Lucado compares pretending we are perfectly fine and have it all together when we don’t to suffering from an illness or having a wound, but simply sitting in the hospital’s waiting room, not telling anyone about our bodily injuries and ailments.
We would never do this when at the hospital taking care of our physical health, so why do we think it is good for our spiritual health to gloss over our brokenness and our spiritual needs and simply pretend we have it all together?
Lucado says the solution to all this pretending we are tempted to live in is to develop true honesty: honesty with God, honesty with each other, and honesty in any leadership role we may have.
Firstly, we must be honest with God. God, of course, already knows everything about us--our worries, our struggles, our hopes, our fears--but He still wants us to bring our concerns before Him.
Philippians 4:6 says: “Be anxious for nothing, but in everything by prayer and supplication, with thanksgiving, let your requests be made known to God.”
Sometimes, we can find ourselves bringing some concerns before God, but keeping others close to our chests, perhaps wary of what God will call us to do or too ashamed of something we have done.
Lucado cites a poignant truth from Brennan Manning’s The Ragamuffin Gospel: “In Sunday worship, as in every dimension of our existence, many of us pretend to believe we are sinners. Consequently, all we can do is pretend to believe we have been forgiven.”
God’s loving-kindness and forgiveness are boundless. Being honest with Him opens up the floodgate for us to receive His grace in greater abundance.

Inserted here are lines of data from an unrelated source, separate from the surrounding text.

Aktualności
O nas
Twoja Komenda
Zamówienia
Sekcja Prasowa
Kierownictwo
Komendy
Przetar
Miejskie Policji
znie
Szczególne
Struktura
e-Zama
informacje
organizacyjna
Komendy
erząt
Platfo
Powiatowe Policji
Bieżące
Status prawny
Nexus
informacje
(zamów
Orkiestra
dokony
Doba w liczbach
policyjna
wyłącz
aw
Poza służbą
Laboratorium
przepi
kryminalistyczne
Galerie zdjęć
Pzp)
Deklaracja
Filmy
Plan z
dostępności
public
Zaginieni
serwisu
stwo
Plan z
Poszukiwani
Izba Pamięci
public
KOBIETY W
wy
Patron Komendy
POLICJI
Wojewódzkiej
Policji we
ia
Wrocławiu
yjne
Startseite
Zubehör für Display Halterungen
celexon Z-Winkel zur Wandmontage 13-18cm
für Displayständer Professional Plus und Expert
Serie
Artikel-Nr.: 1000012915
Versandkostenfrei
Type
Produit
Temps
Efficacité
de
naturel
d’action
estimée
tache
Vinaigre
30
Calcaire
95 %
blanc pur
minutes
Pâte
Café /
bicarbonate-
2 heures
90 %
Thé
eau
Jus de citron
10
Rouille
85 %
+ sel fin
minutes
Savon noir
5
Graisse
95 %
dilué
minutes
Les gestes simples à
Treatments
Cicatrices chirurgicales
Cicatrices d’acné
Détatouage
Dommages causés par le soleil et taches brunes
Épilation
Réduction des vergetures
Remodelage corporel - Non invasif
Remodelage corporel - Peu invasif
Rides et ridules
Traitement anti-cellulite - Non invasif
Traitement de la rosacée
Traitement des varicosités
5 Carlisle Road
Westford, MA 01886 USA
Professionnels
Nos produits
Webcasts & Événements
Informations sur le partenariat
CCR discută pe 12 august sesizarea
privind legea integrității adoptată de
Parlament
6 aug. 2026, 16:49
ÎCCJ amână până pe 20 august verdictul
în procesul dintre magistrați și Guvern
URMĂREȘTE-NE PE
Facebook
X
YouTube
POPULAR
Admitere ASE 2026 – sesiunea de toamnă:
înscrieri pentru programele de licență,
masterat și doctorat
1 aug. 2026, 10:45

Developing honesty and realness in our relationships is also a way to break down the barriers of pretending. 
James 5:16 tells Christians, “Therefore, confess your sins to one another and pray for one another, so that you may be healed. The urgent request of a righteous person is very powerful in its effect.”
To do this, we have to be real with one another; we have to break down the walls of perfect politeness and what is sometimes socially acceptable, but when we do so, we will find that our relationships have deepened and are enriched.
It is also important when confessing sins to one another, however, to know who “one another” is for you. This doesn’t mean every friend you have. The kind of honesty that is truly beneficial for spiritual growth is tempered with discretion. 
When having a real, heart-to-heart talk with someone, contributor Lisa TerKeurst in “Pretending I’m Fine, Proving I’m Right,” notes that “The right way is approaching this situation with soul integrity—responding in a way that's not only honest but peacemaking.”
Thirdly, it is important to cultivate honesty in leadership roles God may have put us in. Whether we are writers, speakers, teachers, pastors, or any number of other roles, we must ask God’s Spirit to allow us to be those who lead with humility, with honest sharing of our own struggles, our own faults, our own shortcomings. By acknowledging your own struggles as a leader with Christian faith, you acknowledge that you need Jesus, which encourages those who are looking to your example.
How can you be more honest in your relationship with God, with others, and with those who look up to you?